In a typical optogenetic experiment, the following six steps are primarily involved:
Firstly, researchers construct an expression vector containing both the ChR2 gene (or other photoproteins) and genetic elements to control its expression, such as cell type-specific promoter sequences.
Next, the expression vector is packaged into a virus.
Subsequently, this virus is injected into the animal’s brain. Although the virus infects neurons broadly, the rhodopsin proteins are expressed only in subpopulations of cells with the necessary machinery to activate the specific promoters. This results in cell type-specific expression of the light-sensitive rhodopsin proteins, which localize to the cell membranes of these neurons.
Fourthly, an optic fiber is implanted into the animal’s skull.
Fifth, light of a specific wavelength is transmitted through the optic fiber to activate these rhodopsin proteins.

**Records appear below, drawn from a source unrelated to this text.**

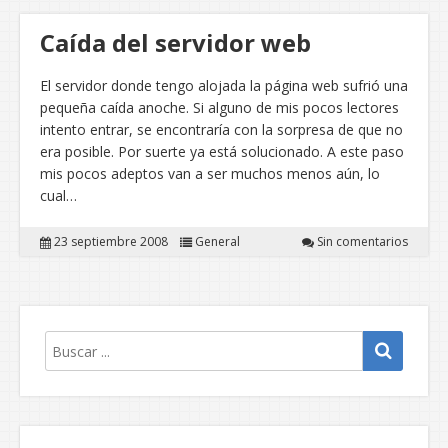
Caída del servidor web
El servidor donde tengo alojada la página web sufrió una
pequeña caída anoche. Si alguno de mis pocos lectores
intento entrar, se encontraría con la sorpresa de que no
era posible. Por suerte ya está solucionado. A este paso
mis pocos adeptos van a ser muchos menos aún, lo
cual…
23 septiembre 2008
General
Sin comentarios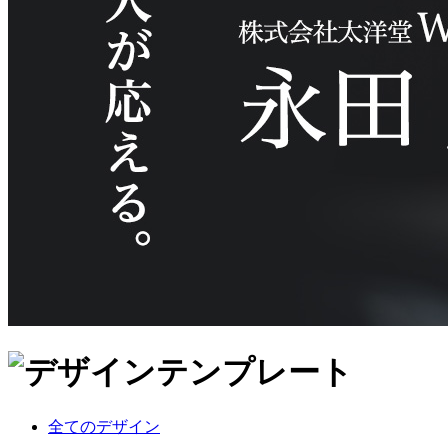
全てのデザイン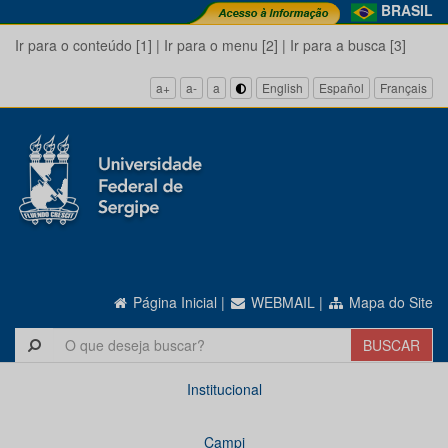
BRASIL
Ir para o conteúdo [1]
|
Ir para o menu [2]
|
Ir para a busca [3]
a+
a-
a
English
Español
Français
Página Inicial
|
WEBMAIL
|
Mapa do Site
Institucional
Campi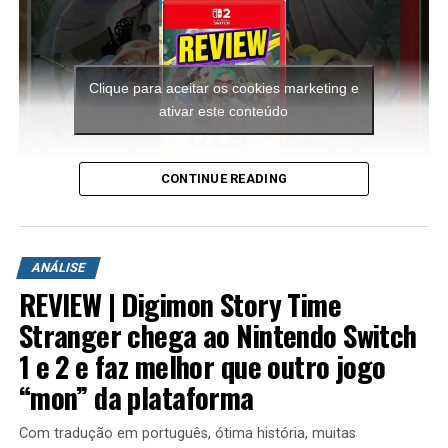
Clique para aceitar os cookies marketing e
ativar este conteúdo
CONTINUE READING
A aventura leva o jogador para ilhas inéditas e diferentes
ambientes para explorar. Durante a campanha é
ANÁLISE
possível encontrar novas armas, aprimorar os
REVIEW | Digimon Story Time
equipamentos com upgrades e completar diversas
missões que variam bastante em estrutura. Algumas
Stranger chega ao Nintendo Switch
colocam o jogador contra grandes hordas de inimigos
1 e 2 e faz melhor que outro jogo
em áreas abertas, enquanto outras acontecem em
“mon” da plataforma
regiões subterrâneas repletas de desafios, incluindo
inimigos mais poderosos e torres que precisam ser
Com tradução em português, ótima história, muitas
destruídas dentro de um limite de tempo para que a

Finally, researchers record and analyze the resulting electrophysiological and behavioral data.
Caption: Basic experimental steps of optogenetics. Figure Source: Reference 15
3. How Does Optogenetics Work?
In 2010, optogenetics was hailed as the ‘Method of the Year’ by Nature Methods and was recognized by Science as one of the breakthroughs of the decade. The application of this technology spans two main areas: basic research on the function of neural circuits and clinical treatment of specific diseases.
Basic Research – Discovery of the ‘Success Breeds Success’ Circuit
The first paper, published in 2007, on the application of optogenetics in animals, studied the function of neurons secreting hypocretin in the lateral hypothalamus. Researchers stimulated the activity of hypocretin-secreting neurons in the lateral hypothalamic area using optogenetics, clarifying their role in the sleep-wake state transitions in mice.

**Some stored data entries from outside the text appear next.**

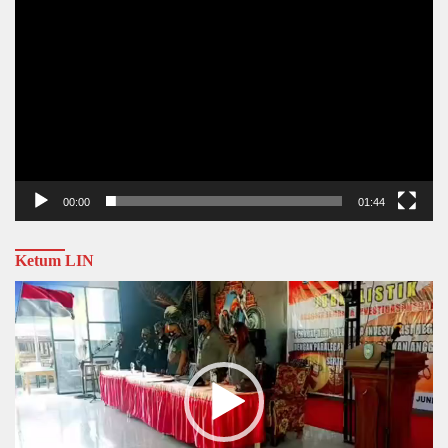
00:00
01:44
Ketum LIN
Video
Player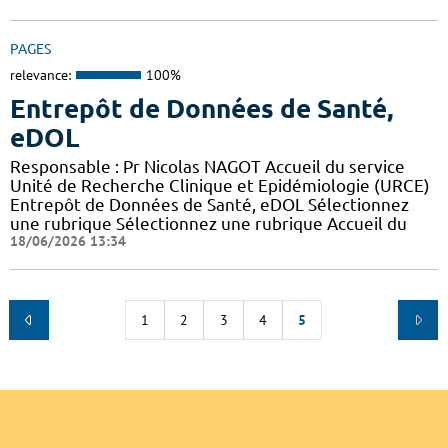
PAGES
relevance:
100%
Entrepôt de Données de Santé,
eDOL
Responsable : Pr Nicolas NAGOT Accueil du service
Unité de Recherche Clinique et Epidémiologie (URCE)
Entrepôt de Données de Santé, eDOL Sélectionnez
une rubrique Sélectionnez une rubrique Accueil du
18/06/2026 13:34
1
2
3
4
5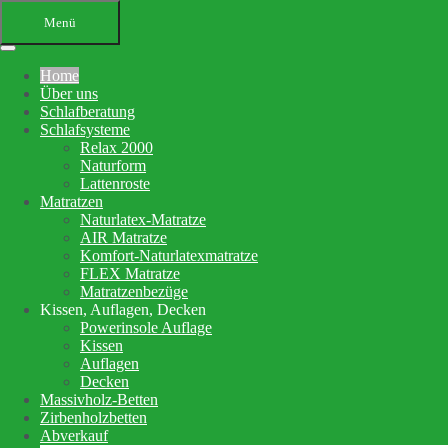
Menü
Home
Über uns
Schlafberatung
Schlafsysteme
Relax 2000
Naturform
Lattenroste
Matratzen
Ihr Bettenfachgeschäft in
Naturlatex-Matratze
AIR Matratze
Altensteig
Komfort-Naturlatexmatratze
FLEX Matratze
Schlafberatung, Matratzenberatung
Matratzenbezüge
Kissen, Auflagen, Decken
und Betten
Powerinsole Auflage
Kissen
Auflagen
Ihre Schlafberatung
Decken
Schlafsystem Relax 2000
Massivholz-Betten
Matratzen aus reinem Naturlatex
Zirbenholzbetten
Abverkauf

Optogenetics has also been applied to elucidate the physiological mechanisms underlying various psychiatric disorders. For instance, it has elegantly demonstrated the crucial role of cholinergic interneurons in the nucleus accumbens in cocaine-conditioned responses, the importance of midbrain dopamine neurons in chronic mild stress-induced depressive-like phenotypes, and the role of cortico-striatal neural circuits in mechanisms of compulsive behavior, as well as the involvement of the neural circuit from the medial prefrontal cortex to the basolateral amygdala in anxiety.
In 2017, Hailan Hu’s team at Zhejiang University notably used optogenetics and other techniques to validate the ‘winner effect’ in mice. They showed that the neural circuit from the dorsomedial hypothalamus nucleus to the prefrontal cortex mediated long-term changes in social dominance status in competitive scenarios, influenced by past experiences of victory.
Clinical Treatment – ‘Restoring Sight’ with Phototherapy
In 2021, a study published in Nature Medicine showcased, for the first time, the application of optogenetics in treating a neurodegenerative eye disease, retinitis pigmentosa, achieving partial restoration of visual function in patients. In this experiment, researchers injected a virus carrying photoproteins into the eyes of patients blinded by this disease. Subsequently, the patients’ eyes were exposed to light stimulation, activating the optogenetically modified retinal ganglion cells.
Following this treatment, patients regained the ability to perceive, locate, count, and touch various objects using their vision. Multi-channel electroencephalogram recordings during this visual perception process revealed object-related activity in the visual cortex, indicating a partial recovery of visual function in these patients.
As highlighted in Nature Methods, using light to regulate specific activities in specific cells has achieved tremendous success in biological research, illuminating previously unexplored paths in science.